* _WORK REQUIRED_
From the records below, copy out each line that has the word "four".

Collected data entries
○ ○ ○ ○ ○ ○ ○

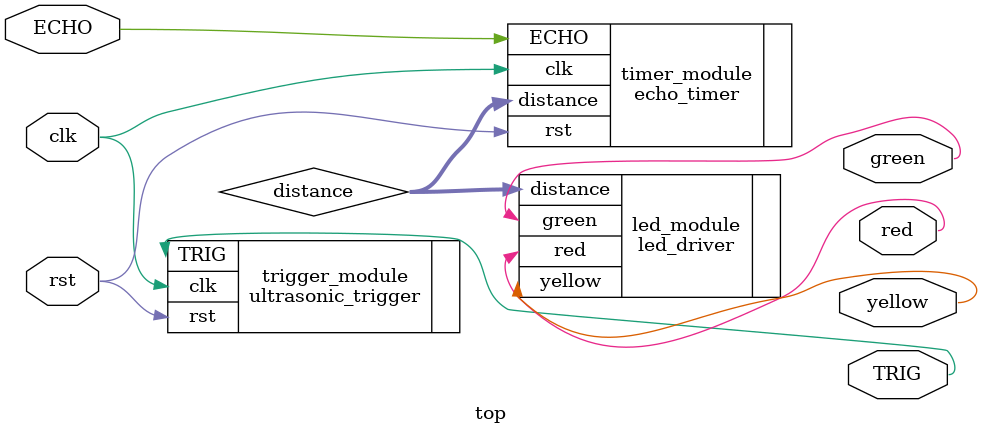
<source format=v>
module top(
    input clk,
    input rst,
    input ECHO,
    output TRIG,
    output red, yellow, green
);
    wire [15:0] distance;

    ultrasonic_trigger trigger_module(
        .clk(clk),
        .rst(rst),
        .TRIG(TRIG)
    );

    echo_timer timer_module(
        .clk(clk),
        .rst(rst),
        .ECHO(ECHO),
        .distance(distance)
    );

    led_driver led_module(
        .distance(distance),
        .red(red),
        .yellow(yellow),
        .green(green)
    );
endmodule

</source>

○ ○ ○ ○ ○ ○ ○

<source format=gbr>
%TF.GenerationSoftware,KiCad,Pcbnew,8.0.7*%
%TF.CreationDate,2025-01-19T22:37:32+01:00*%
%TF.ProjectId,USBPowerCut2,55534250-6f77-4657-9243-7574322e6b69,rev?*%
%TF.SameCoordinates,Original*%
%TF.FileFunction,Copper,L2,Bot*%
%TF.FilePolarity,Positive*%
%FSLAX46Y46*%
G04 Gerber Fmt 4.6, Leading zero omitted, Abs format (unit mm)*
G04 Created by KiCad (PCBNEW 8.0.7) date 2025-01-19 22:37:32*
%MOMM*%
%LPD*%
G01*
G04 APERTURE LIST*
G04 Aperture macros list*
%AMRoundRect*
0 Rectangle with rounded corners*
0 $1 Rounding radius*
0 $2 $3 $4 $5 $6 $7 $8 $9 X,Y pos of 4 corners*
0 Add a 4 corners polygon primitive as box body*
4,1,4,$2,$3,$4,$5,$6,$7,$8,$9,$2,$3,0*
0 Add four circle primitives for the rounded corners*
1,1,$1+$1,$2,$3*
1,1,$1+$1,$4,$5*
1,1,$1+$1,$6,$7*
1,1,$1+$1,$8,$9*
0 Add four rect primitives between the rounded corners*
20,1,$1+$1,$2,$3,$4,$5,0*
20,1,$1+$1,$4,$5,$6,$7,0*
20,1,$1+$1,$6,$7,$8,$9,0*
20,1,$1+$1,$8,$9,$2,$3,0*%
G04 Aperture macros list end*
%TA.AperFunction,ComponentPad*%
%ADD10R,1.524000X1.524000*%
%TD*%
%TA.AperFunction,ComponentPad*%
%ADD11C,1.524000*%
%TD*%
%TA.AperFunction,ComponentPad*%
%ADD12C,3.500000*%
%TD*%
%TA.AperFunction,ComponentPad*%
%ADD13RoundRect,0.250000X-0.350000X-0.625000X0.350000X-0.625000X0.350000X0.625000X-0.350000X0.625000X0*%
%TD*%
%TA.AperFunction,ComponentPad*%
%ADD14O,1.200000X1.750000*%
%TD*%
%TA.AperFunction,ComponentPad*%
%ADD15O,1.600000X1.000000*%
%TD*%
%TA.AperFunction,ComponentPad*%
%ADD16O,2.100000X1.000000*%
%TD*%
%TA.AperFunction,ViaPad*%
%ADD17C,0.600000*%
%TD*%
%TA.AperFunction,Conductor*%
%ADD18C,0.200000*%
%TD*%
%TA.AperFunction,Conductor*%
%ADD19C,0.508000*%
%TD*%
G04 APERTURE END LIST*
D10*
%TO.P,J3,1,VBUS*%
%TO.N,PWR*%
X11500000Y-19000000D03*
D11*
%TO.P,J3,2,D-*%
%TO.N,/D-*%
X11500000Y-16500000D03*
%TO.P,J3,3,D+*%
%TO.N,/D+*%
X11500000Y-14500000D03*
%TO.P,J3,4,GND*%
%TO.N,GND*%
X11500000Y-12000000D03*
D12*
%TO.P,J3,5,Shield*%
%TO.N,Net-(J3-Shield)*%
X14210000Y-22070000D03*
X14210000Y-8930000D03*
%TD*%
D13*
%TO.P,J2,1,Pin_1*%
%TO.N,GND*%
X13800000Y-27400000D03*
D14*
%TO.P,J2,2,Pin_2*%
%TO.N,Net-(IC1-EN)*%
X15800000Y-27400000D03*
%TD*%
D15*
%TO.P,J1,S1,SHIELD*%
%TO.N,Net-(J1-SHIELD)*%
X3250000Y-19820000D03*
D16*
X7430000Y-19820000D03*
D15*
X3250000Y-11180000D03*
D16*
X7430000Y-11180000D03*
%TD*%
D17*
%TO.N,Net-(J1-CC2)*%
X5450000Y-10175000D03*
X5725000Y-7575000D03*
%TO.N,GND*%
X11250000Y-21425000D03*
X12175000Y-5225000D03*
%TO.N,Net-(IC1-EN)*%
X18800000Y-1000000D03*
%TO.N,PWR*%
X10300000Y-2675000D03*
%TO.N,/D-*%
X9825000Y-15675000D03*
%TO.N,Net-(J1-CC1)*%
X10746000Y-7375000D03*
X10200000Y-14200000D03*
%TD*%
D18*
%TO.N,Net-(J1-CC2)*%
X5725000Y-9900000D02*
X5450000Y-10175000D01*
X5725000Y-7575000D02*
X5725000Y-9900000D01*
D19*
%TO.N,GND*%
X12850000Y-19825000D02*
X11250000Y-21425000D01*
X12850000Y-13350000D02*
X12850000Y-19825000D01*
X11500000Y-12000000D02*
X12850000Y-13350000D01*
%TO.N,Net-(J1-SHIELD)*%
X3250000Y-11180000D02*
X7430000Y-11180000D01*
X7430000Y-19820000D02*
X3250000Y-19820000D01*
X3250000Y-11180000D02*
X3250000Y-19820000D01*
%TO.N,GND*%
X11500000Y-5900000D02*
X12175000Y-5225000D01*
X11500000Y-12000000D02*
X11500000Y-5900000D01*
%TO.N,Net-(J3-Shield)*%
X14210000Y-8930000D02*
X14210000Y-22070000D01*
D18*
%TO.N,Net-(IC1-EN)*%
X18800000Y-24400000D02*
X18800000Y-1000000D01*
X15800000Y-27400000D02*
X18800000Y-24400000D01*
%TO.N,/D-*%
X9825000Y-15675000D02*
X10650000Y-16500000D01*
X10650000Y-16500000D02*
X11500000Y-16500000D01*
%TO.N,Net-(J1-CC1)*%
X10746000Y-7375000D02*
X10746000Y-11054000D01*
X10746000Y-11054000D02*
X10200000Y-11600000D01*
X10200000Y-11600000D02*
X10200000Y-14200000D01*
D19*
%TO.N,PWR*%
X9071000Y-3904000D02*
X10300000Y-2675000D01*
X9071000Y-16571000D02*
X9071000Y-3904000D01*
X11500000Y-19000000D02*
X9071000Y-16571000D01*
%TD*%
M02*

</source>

○ ○ ○ ○ ○ ○ ○

* _FINISHED TASK_
0 Add four circle primitives for the rounded corners*
0 Add four rect primitives between the rounded corners*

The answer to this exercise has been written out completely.